[Task to complete] From the line below that contains "ssim, 3: 0.9438 -> 0.943" to the line that contains "fade_watched: 1 -> 0", repeat every line exactly, both ends included, and nothing else.

[Supplied entries]
----------------

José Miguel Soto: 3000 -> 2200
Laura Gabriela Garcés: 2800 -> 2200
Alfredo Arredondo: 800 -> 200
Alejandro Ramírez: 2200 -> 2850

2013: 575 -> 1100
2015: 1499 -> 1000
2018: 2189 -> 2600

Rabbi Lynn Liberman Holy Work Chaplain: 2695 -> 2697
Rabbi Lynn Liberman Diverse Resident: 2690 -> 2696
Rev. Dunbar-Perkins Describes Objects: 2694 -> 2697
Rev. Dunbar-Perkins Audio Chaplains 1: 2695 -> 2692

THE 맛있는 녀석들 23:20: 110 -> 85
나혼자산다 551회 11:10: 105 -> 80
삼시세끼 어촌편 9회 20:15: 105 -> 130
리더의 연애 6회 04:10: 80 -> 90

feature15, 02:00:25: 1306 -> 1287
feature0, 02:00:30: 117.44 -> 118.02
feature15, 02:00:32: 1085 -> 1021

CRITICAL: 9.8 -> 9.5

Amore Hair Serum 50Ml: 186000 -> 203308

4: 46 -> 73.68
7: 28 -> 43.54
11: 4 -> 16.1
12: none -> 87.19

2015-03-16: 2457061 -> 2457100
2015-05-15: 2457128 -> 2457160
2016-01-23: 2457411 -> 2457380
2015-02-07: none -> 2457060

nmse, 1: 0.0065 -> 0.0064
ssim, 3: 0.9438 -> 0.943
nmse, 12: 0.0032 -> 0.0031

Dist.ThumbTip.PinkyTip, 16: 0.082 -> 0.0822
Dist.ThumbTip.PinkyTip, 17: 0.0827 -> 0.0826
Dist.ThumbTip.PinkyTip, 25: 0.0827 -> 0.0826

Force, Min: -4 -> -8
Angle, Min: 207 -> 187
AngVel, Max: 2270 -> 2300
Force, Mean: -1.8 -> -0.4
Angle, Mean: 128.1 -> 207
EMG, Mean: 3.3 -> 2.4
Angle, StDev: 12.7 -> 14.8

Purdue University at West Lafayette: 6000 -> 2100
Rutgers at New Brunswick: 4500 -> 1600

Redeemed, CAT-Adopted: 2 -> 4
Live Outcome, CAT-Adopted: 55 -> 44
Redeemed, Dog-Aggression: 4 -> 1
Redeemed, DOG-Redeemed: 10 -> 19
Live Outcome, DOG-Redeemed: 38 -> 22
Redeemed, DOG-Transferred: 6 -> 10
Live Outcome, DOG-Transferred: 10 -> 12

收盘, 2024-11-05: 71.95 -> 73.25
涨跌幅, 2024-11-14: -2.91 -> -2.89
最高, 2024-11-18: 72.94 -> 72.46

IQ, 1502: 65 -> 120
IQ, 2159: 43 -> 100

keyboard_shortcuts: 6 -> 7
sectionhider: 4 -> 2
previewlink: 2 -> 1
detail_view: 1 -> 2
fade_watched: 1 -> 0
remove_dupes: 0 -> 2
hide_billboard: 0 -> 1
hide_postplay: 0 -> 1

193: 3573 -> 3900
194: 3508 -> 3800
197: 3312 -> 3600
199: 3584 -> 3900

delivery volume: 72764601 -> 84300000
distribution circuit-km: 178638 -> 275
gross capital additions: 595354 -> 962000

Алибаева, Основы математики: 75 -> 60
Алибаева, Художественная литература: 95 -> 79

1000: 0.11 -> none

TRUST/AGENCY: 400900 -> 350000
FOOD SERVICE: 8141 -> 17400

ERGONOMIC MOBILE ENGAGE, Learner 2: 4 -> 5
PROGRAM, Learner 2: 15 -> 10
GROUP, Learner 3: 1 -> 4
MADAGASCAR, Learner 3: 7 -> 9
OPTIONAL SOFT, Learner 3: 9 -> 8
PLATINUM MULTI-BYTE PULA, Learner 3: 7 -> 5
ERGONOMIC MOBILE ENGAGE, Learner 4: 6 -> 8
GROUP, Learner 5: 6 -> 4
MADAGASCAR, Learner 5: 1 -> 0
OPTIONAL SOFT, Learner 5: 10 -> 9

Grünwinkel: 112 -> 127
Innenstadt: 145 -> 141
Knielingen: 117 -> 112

----------------

[Task result]
ssim, 3: 0.9438 -> 0.943
nmse, 12: 0.0032 -> 0.0031

Dist.ThumbTip.PinkyTip, 16: 0.082 -> 0.0822
Dist.ThumbTip.PinkyTip, 17: 0.0827 -> 0.0826
Dist.ThumbTip.PinkyTip, 25: 0.0827 -> 0.0826

Force, Min: -4 -> -8
Angle, Min: 207 -> 187
AngVel, Max: 2270 -> 2300
Force, Mean: -1.8 -> -0.4
Angle, Mean: 128.1 -> 207
EMG, Mean: 3.3 -> 2.4
Angle, StDev: 12.7 -> 14.8

Purdue University at West Lafayette: 6000 -> 2100
Rutgers at New Brunswick: 4500 -> 1600

Redeemed, CAT-Adopted: 2 -> 4
Live Outcome, CAT-Adopted: 55 -> 44
Redeemed, Dog-Aggression: 4 -> 1
Redeemed, DOG-Redeemed: 10 -> 19
Live Outcome, DOG-Redeemed: 38 -> 22
Redeemed, DOG-Transferred: 6 -> 10
Live Outcome, DOG-Transferred: 10 -> 12

收盘, 2024-11-05: 71.95 -> 73.25
涨跌幅, 2024-11-14: -2.91 -> -2.89
最高, 2024-11-18: 72.94 -> 72.46

IQ, 1502: 65 -> 120
IQ, 2159: 43 -> 100

keyboard_shortcuts: 6 -> 7
sectionhider: 4 -> 2
previewlink: 2 -> 1
detail_view: 1 -> 2
fade_watched: 1 -> 0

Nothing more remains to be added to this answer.